Provided passage.
**********
5. Contests, Sweepstakes and Promotions

Contests, sweepstakes and other similar promotions that you enter on an S&S Product or in connection with S&S Products integrated with a third-party website, service, application, platform, and/or content (“S&S Promotions”) may be subject to official rules and/or conditions that are supplemental to this Agreement, and which may provide details governing the S&S Promotion such as eligibility requirements, entry instructions, deadlines, prize information and restrictions. If you wish to participate in any S&S Promotion, please first review the applicable Promotion official rules and/or conditions. If an S&S Promotion’s official rules and/or conditions conflict with this Agreement, the provisions contained in the official rules and/or conditions govern and control the S&S Promotion. Your entry into an S&S Promotion constitutes User Generated Content and is subject to all provisions of this Agreement that govern your submission and our use of your User Generated Content.

6. Disclaimers and Limitation on Liability

THE S&S PRODUCTS ARE PROVIDED “AS IS” AND “AS AVAILABLE.” WE DISCLAIM ALL CONDITIONS, REPRESENTATIONS AND WARRANTIES NOT EXPRESSLY SET OUT IN THESE TERMS TO THE FULLEST EXTENT PERMITTED BY LAW. 

PLEASE REFER TO THE HELP SECTION OF THE APPLICABLE S&S PRODUCT FOR ASSISTANCE IF AN S&S PRODUCT IS NOT WORKING PROPERLY. It is your responsibility to ensure you follow installation instructions, have the minimum system requirements, update software as recommended, and consult our customer service resources if you encounter a problem with the S&S Products. 

We shall not be liable for delay or failure in performance for causes beyond our control or any other damage which does not result from a breach of our obligations under this Agreement. 

We are not liable for business losses. We only supply products for your personal, non-commercial, and domestic use. If you use the products for any other purpose we will have no liability to you for any loss of profit, loss of business, business interruption, loss of business opportunity, or similar loss.
**********
Records.
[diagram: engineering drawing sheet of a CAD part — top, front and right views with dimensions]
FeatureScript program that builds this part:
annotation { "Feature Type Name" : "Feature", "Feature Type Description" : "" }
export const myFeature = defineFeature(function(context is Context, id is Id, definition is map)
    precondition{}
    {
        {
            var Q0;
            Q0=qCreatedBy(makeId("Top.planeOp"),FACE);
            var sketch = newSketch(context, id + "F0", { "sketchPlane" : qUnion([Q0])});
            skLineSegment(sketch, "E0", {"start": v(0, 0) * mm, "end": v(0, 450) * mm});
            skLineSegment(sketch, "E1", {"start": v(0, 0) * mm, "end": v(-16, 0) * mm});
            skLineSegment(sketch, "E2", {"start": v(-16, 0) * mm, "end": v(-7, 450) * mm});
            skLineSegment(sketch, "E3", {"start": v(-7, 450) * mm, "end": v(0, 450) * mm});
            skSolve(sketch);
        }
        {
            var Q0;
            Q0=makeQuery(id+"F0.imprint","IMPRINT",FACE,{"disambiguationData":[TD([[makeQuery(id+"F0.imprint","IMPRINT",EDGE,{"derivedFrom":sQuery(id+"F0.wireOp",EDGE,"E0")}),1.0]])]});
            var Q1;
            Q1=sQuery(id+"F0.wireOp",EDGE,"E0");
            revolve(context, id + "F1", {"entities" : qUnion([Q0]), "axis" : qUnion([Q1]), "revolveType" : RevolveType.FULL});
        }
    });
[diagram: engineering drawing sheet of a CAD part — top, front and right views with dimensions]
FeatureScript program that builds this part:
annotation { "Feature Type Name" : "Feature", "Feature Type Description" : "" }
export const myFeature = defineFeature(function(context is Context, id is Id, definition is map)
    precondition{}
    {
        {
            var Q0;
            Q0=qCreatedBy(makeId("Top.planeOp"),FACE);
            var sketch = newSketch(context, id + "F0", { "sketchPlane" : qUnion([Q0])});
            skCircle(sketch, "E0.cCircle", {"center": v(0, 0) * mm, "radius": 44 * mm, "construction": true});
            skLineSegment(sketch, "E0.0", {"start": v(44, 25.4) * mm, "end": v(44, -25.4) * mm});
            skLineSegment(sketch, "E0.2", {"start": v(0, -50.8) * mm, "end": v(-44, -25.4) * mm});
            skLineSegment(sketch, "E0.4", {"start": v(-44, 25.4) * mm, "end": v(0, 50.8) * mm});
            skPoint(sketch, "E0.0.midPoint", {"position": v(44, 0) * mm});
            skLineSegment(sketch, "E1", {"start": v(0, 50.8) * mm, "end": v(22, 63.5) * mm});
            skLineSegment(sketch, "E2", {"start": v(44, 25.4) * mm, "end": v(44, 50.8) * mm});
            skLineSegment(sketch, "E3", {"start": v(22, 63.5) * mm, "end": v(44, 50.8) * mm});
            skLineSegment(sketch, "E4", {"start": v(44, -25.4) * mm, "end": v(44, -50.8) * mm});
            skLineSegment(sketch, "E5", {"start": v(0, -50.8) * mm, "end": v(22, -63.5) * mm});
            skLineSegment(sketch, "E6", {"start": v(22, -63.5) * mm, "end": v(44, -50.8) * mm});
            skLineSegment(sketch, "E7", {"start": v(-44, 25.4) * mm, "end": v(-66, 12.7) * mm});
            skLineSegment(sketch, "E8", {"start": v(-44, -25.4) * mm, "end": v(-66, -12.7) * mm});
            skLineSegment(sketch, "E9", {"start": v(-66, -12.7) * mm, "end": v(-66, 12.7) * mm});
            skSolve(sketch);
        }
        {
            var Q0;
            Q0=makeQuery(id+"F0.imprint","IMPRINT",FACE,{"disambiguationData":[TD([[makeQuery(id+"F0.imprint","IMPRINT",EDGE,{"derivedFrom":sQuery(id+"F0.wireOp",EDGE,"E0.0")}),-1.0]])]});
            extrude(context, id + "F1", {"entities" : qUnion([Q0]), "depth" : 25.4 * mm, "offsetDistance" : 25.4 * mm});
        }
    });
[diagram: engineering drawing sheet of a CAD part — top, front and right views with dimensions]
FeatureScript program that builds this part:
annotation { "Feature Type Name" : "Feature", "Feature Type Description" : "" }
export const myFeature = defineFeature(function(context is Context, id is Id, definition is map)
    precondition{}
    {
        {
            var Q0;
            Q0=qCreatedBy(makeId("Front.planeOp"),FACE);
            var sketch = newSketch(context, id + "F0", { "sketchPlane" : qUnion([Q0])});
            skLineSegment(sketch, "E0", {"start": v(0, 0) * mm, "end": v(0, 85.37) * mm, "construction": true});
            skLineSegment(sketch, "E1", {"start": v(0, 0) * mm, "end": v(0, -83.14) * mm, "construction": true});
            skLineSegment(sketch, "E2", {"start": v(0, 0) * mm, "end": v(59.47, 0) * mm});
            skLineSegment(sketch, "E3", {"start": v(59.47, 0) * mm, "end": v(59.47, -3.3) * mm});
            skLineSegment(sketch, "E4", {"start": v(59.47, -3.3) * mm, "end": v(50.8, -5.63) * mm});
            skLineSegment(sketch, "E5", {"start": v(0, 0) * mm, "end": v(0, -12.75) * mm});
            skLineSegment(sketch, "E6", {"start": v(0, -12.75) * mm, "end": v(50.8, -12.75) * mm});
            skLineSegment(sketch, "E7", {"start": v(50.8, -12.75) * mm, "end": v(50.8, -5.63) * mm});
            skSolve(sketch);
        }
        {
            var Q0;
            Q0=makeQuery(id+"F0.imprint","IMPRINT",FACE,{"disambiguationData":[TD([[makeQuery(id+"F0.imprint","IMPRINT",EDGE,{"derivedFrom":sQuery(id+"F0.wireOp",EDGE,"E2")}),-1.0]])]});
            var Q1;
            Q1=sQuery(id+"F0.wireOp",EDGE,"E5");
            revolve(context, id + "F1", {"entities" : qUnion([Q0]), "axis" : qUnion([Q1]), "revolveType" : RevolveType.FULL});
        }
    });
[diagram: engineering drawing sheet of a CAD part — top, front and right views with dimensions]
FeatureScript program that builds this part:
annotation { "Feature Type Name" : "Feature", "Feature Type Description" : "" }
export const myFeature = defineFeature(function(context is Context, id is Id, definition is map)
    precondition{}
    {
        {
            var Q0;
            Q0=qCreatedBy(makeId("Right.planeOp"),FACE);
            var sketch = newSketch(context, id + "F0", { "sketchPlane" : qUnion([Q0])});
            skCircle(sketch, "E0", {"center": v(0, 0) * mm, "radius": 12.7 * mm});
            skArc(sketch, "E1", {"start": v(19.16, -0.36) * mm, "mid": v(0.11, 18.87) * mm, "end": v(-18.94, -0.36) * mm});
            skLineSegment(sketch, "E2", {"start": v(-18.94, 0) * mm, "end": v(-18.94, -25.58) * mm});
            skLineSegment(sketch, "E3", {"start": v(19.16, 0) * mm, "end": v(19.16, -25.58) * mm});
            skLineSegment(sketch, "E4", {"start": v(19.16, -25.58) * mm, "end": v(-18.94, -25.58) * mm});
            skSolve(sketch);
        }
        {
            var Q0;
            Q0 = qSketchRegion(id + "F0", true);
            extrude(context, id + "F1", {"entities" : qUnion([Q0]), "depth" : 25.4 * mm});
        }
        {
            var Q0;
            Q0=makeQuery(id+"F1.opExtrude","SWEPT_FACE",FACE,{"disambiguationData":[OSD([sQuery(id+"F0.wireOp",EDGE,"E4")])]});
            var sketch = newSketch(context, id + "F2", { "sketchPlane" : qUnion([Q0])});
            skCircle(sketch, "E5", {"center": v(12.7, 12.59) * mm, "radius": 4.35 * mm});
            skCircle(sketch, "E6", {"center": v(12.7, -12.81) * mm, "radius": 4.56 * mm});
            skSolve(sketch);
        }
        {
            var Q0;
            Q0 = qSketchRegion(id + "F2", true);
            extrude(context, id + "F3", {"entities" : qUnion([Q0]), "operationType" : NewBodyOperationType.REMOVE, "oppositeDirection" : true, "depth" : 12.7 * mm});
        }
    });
**********
Instructions.
1: According to the terms excerpt, what details may the official rules of an S&S Promotion provide? List every one it names.
2: In the terms excerpt, what governs an S&S Promotion when its official rules conflict with the Agreement?
The material comes from a different source than the terms excerpt.

Task solutions.
1:
- Eligibility requirements
- Entry instructions
- Deadlines
- Prize information
- Restrictions

2: The provisions in the promotion's official rules and/or conditions govern and control it.